4. Stop Information Dumping
Information dumping involves sending everything about a job in the first email, which comes across as rude and uninvited. This method will often have a recruiter sending job details, salary, hours, and duties to the individual as a manner of laying all the details out quickly.
While these are all critical pieces of the job, this method assumes the person is interested in speaking with you. Too much information on first contact is overwhelming and presumptive.
5. Think Like the Employee
People don’t want to sift through thousands of words when it comes to a potential job. It’s time-consuming and unnecessary. Instead, offer quick bits of information about the position. Research shows that emails between 75-125 words have a response rate of over 50%. Basic job details like the position can intrigue potential candidates without seeming overwhelming.
If commuting is a significant perk of the job, include commute time maps with the job details. A commute time map outlines the distance of any candidate from the job in question, which can be a significant benefit to those traveling far distances currently.
6. Break the Mold
If a candidate is looking at your email, they’re probably looking at countless other emails too. Emails that look and sound the same are likely going to blend in with all the other emails. It’s a scientific fact that overexposure to stimulation results in a numb response.
On the other hand, unexpected emails or surprise us grab attention and promote the communication process. When sending your email, say something outside of the norm; keep it attention-grabbing and upbeat while remaining personable.
7. Don’t Be Afraid to Express Yourself
Science has shown that the brain responds better to feeling than processing information. People may not remember the details of an event, but they’re going to remember how you made them feel overall. Emotions are one of the most effective ways to drive engagement with your audience.
Emotion performs better than logic-based content by double. Meaning, you have the potential to unlock higher interaction simply by focusing on the emotional response in your recruiting emails. Happiness, humor, amusement, and interest are all strong motivators for engagement.
Use emotional words that invoke a feeling over a data-filled document.

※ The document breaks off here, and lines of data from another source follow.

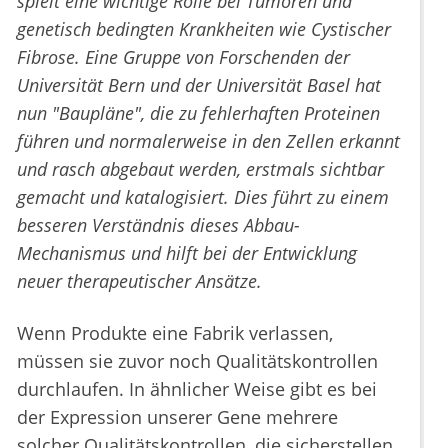
spielt eine wichtige Rolle bei Tumoren und
genetisch bedingten Krankheiten wie Cystischer
Fibrose. Eine Gruppe von Forschenden der
Universität Bern und der Universität Basel hat
nun "Baupläne", die zu fehlerhaften Proteinen
führen und normalerweise in den Zellen erkannt
und rasch abgebaut werden, erstmals sichtbar
gemacht und katalogisiert. Dies führt zu einem
besseren Verständnis dieses Abbau-
Mechanismus und hilft bei der Entwicklung
neuer therapeutischer Ansätze.
Wenn Produkte eine Fabrik verlassen,
müssen sie zuvor noch Qualitätskontrollen
durchlaufen. In ähnlicher Weise gibt es bei
der Expression unserer Gene mehrere
solcher Qualitätskontrollen, die sicherstellen,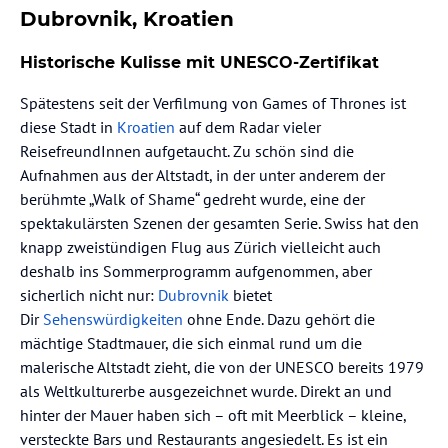
Dubrovnik, Kroatien
Historische Kulisse mit UNESCO-Zertifikat
Spätestens seit der Verfilmung von Games of Thrones ist
diese Stadt in
Kroatien
auf dem Radar vieler
ReisefreundInnen aufgetaucht. Zu schön sind die
Aufnahmen aus der Altstadt, in der unter anderem der
berühmte „Walk of Shame“ gedreht wurde, eine der
spektakulärsten Szenen der gesamten Serie. Swiss hat den
knapp zweistündigen Flug aus Zürich vielleicht auch
deshalb ins Sommerprogramm aufgenommen, aber
sicherlich nicht nur:
Dubrovnik
bietet
Dir
Sehenswürdigkeiten
ohne Ende. Dazu gehört die
mächtige Stadtmauer, die sich einmal rund um die
malerische Altstadt zieht, die von der UNESCO bereits 1979
als Weltkulturerbe ausgezeichnet wurde. Direkt an und
hinter der Mauer haben sich – oft mit Meerblick – kleine,
versteckte Bars und Restaurants angesiedelt. Es ist ein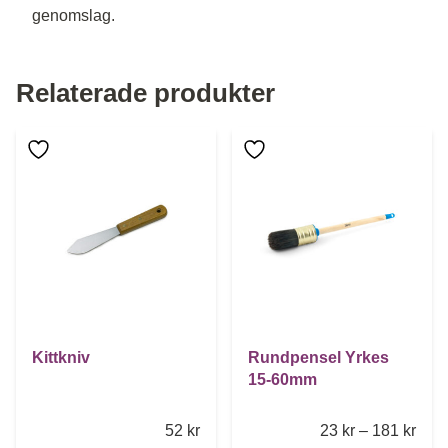
genomslag.
Relaterade produkter
Den här produkten har flera 
Kittkniv
Rundpensel Yrkes
15-60mm
Pric
52
kr
23
kr
–
181
kr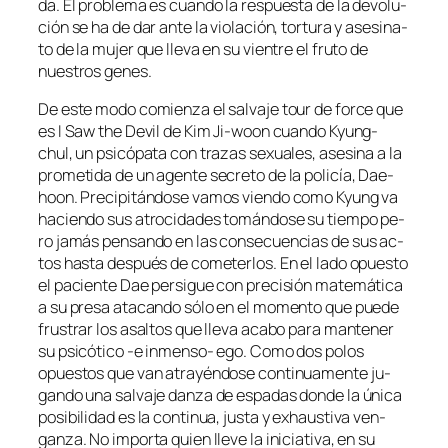
da. El pro­ble­ma es cuan­do la res­pues­ta de la de­vo­lu­
ción se ha de dar an­te la vio­la­ción, tor­tu­ra y ase­si­na­
to de la mu­jer que lle­va en su vien­tre el fru­to de
nues­tros genes.
De es­te mo­do co­mien­za el sal­va­je tour de for­ce que
es I Saw the Devil de Kim Ji-woon cuan­do Kyung-
chul, un psi­có­pa­ta con tra­zas se­xua­les, ase­si­na a la
pro­me­ti­da de un agen­te se­cre­to de la po­li­cía, Dae-
hoon. Precipitándose va­mos vien­do co­mo Kyung va
ha­cien­do sus atro­ci­da­des to­mán­do­se su tiem­po pe­
ro ja­más pen­san­do en las con­se­cuen­cias de sus ac­
tos has­ta des­pués de co­me­ter­los. En el la­do opues­to
el pa­cien­te Dae per­si­gue con pre­ci­sión ma­te­má­ti­ca
a su pre­sa ata­can­do só­lo en el mo­men­to que pue­de
frus­trar los asal­tos que lle­va aca­bo pa­ra man­te­ner
su psi­có­ti­co ‑e inmenso- ego. Como dos po­los
opues­tos que van atra­yén­do­se con­ti­nua­men­te ju­
gan­do una sal­va­je dan­za de es­pa­das don­de la úni­ca
po­si­bi­li­dad es la con­ti­nua, jus­ta y exhaus­ti­va ven­
gan­za. No im­por­ta quien lle­ve la ini­cia­ti­va, en su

Pictures, links, or information should stir an emotional response in your reader.
8. Ensure Your Emails are Responsive
Over half of all emails are currently opened on a mobile device. Creating an email template that works on desktops or PCs disqualifies half of your potential candidates from viewing if the design isn’t responsive. A responsive email will be easy-to-read with breaks throughout the text.
The subject line should remain visible from a cell phone too. Avoid substantial graphics that can become warped or can displace text on a mobile platform. Before sending out an email, send a draft email to your account. Open the email on different devices (preferably cell phone, tablet, and PC).
How does the email look?
Does the reader have to scroll left to right (a huge no-no)?
Can you see the entire subject line?
By checking these features, you’ll ensure everything is simple, easy-to-read, and accurate.
9. Don’t Be Afraid to Follow Up
After spending a few days drafting up your killer template, you send out your copy, only to be ignored by the candidate. It can be discouraging, but it’s not uncommon. Mist first-touch emails are ignored or deleted by individuals. Follow up with the candidate a few days later.
Studies show that the more frequently someone is contacted, the more likely they interact with the company, brand, or individual. Emailing a follow-up is always a good idea when trying to send first-touch contact.